Artur,

Thank you for your input. It's been very informative!

Julian.

> It's not against it.
> It's still an "Inversion of Control" way of doing things, which is a good
> thing.
>
> ZF2 DI has been in active development in late 2011 and has gained a lot of
> traction among contributors. At some point though, the performance and
> config files' complexity became an issue. That's why ServiceManager idea has
> been brought up.
>
> Up until beta1 (AFAIR) nearly everything was defined in DI and config files
> were humongous. Applications were slow, memory usage was through the roof,
> the complexity actually rose as compared to ZF1 Application_Service or
> similar.

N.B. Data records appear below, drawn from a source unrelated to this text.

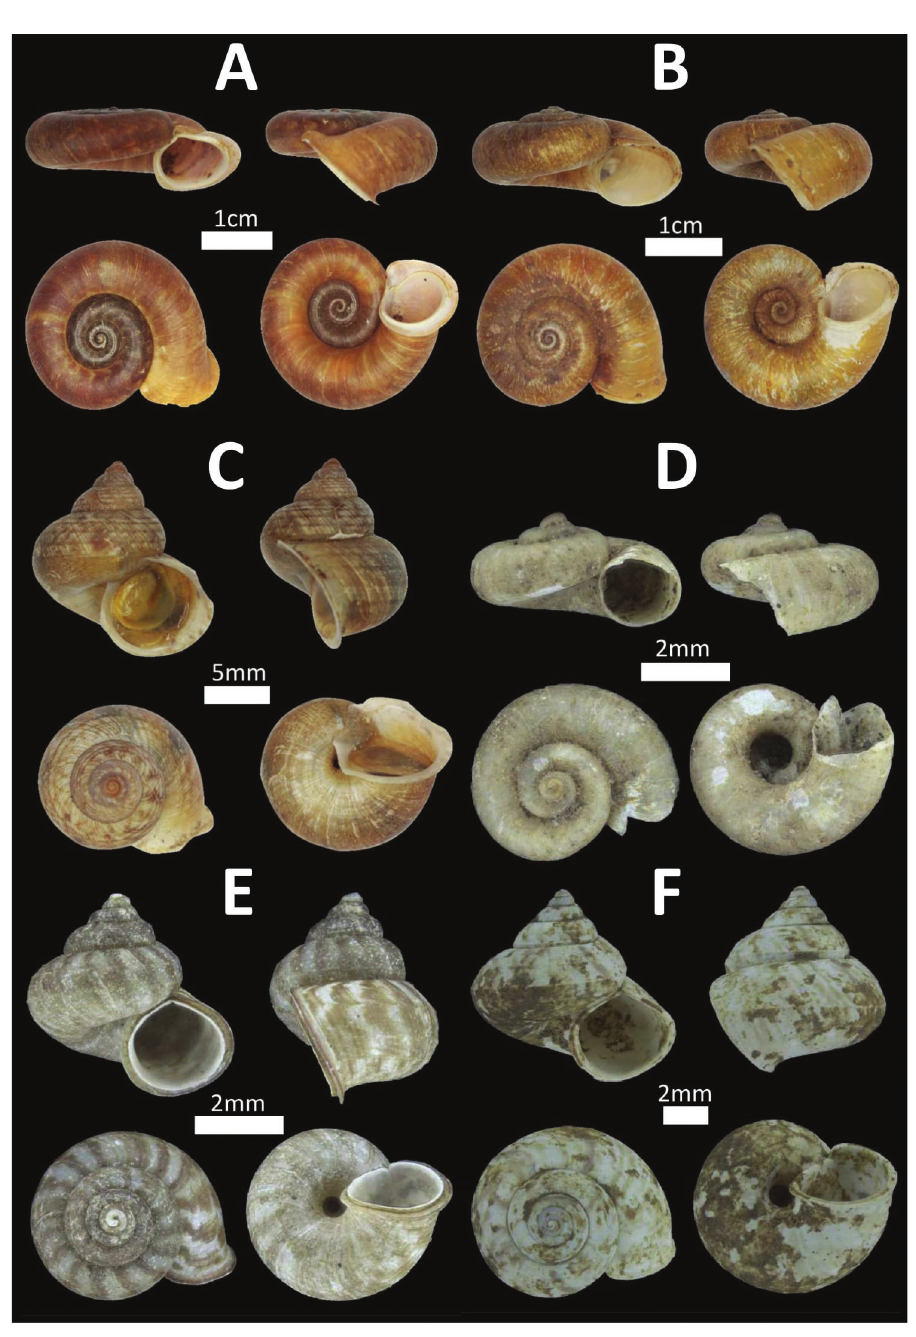
Figure 3. Family Cyclophoridae. A Pterocyclos tenuilabiatus (BOR/MOL 105) B Pterocyclos amabilis (BOR/MOL 8850) C Leptopoma pellucidum (BOR/MOL 6780) D Platyraphe bongaoensis (BOR/MOL 7185)*Broken aperture E Japonia trilirata / kinabaluensis species complex (BOR/MOL 12267) F Japonia balabacensis (BOR/MOL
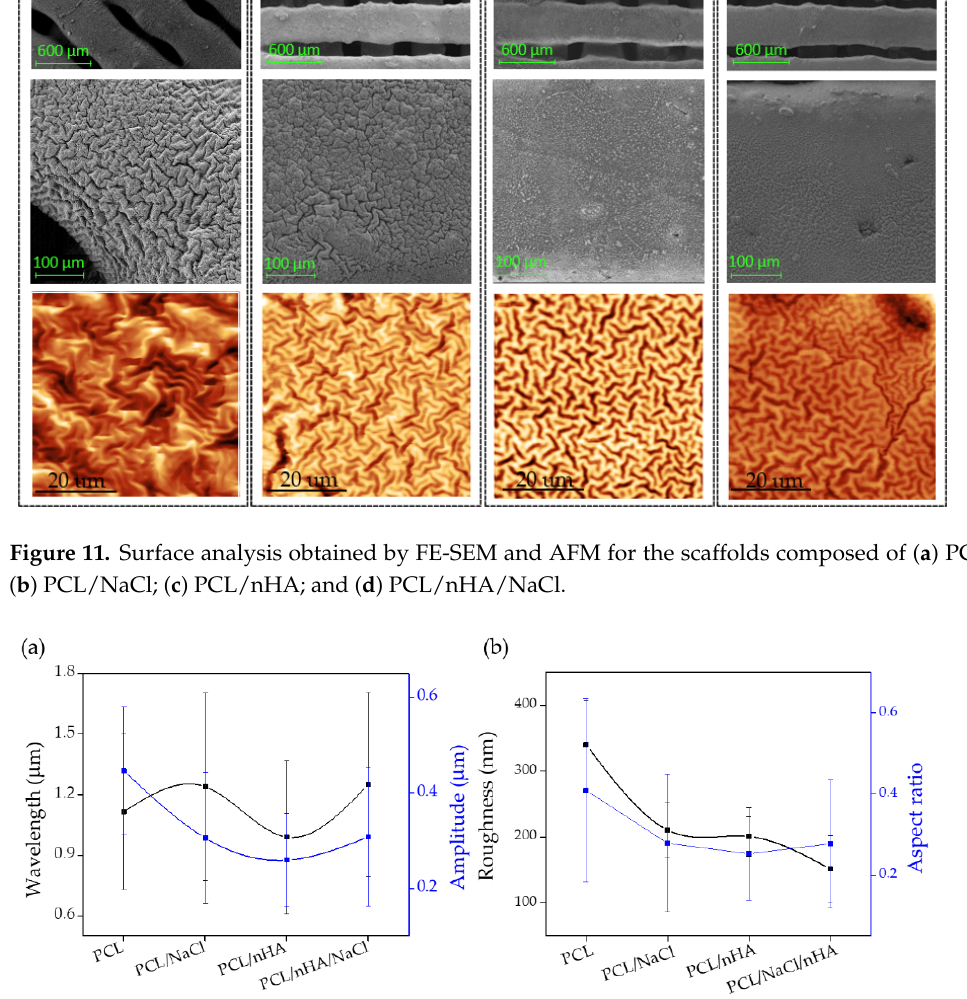
Figure 13. Cell viability studies obtained from AlamarBlue analysis for the samples PCL, PCL + Hydrogel, PCL/NaCl + Hydrogel, and PCL/nHA/NaCl + Hydrogel, for 1, 3, and 7 days incubation.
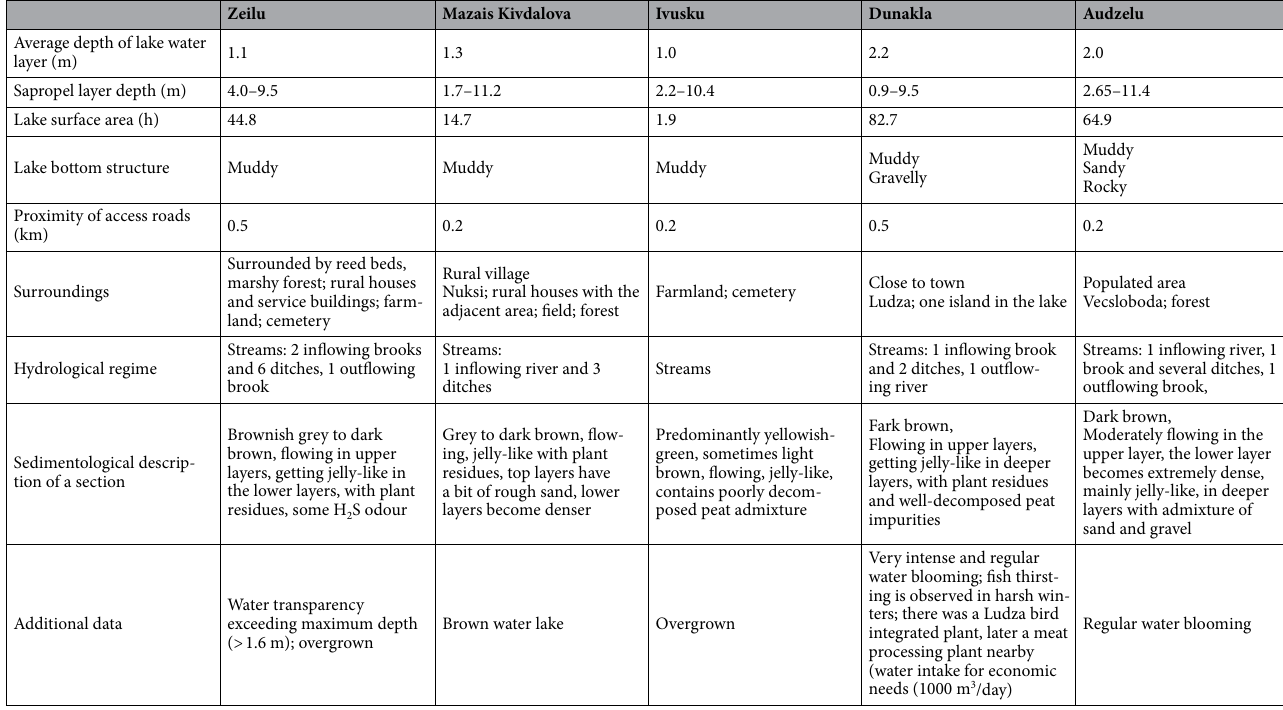
Table 1. Description of the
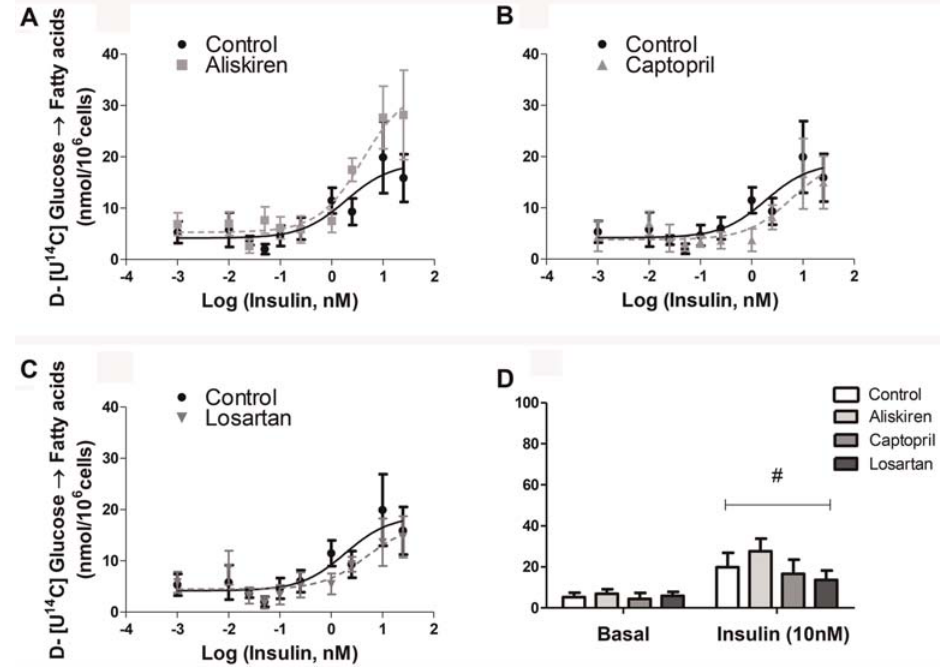
Figure 3. Fatty acids glucose incorporation of isolated fat cells previously treated with renin-angiotensin system blockers ( A ) aliskiren, ( B ) captopril and ( C ) losartan. There were no signi fi cant differences between treatments. Cells were incubated with increasing concentrations of insulin for 60 min at 37°C. D-[U- 14 C]-glucose (0.05 m Ci/tube) was added to the incubation medium at the beginning of the test. At the end, adipocyte lipid content was extracted, and the radioactivity incorporated in fatty acids was determined. D , basal and 10 nM insulin-stimulated lipogenesis ( # P o 0.001 for basal vs 10 nM insulin) Data are reported as the mean ± SE (n=6). Two-way ANOVA and the Bonferroni ’ s post hoc tests were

There were ideas on how to further optimise DI, but a group of
> contributors came up with another idea: SM.
>
> ServiceManager allows for more explicit way of building up services. For
> example, instead of an array of arrays with 20 keys (which is required for
> DI to be able to handle dependencies correctly and construct objects), you
> can just use a _single_ factory function/class with a few "new This", "new
> That" and "return $service" at the end.
>
> There's no strict policy or recommendation against SM nor DI. Both are OK,
> both have strengths and weaknesses. It's your choice which you'll use. Both
> are recognised by Zend\Mvc and will be read from you app config.
>
> As for modules - each module's author decides on which method to use. Again
> - both are valid ways of handling dependencies and automatically
> constructing instances. Evan chose SM factories in this example.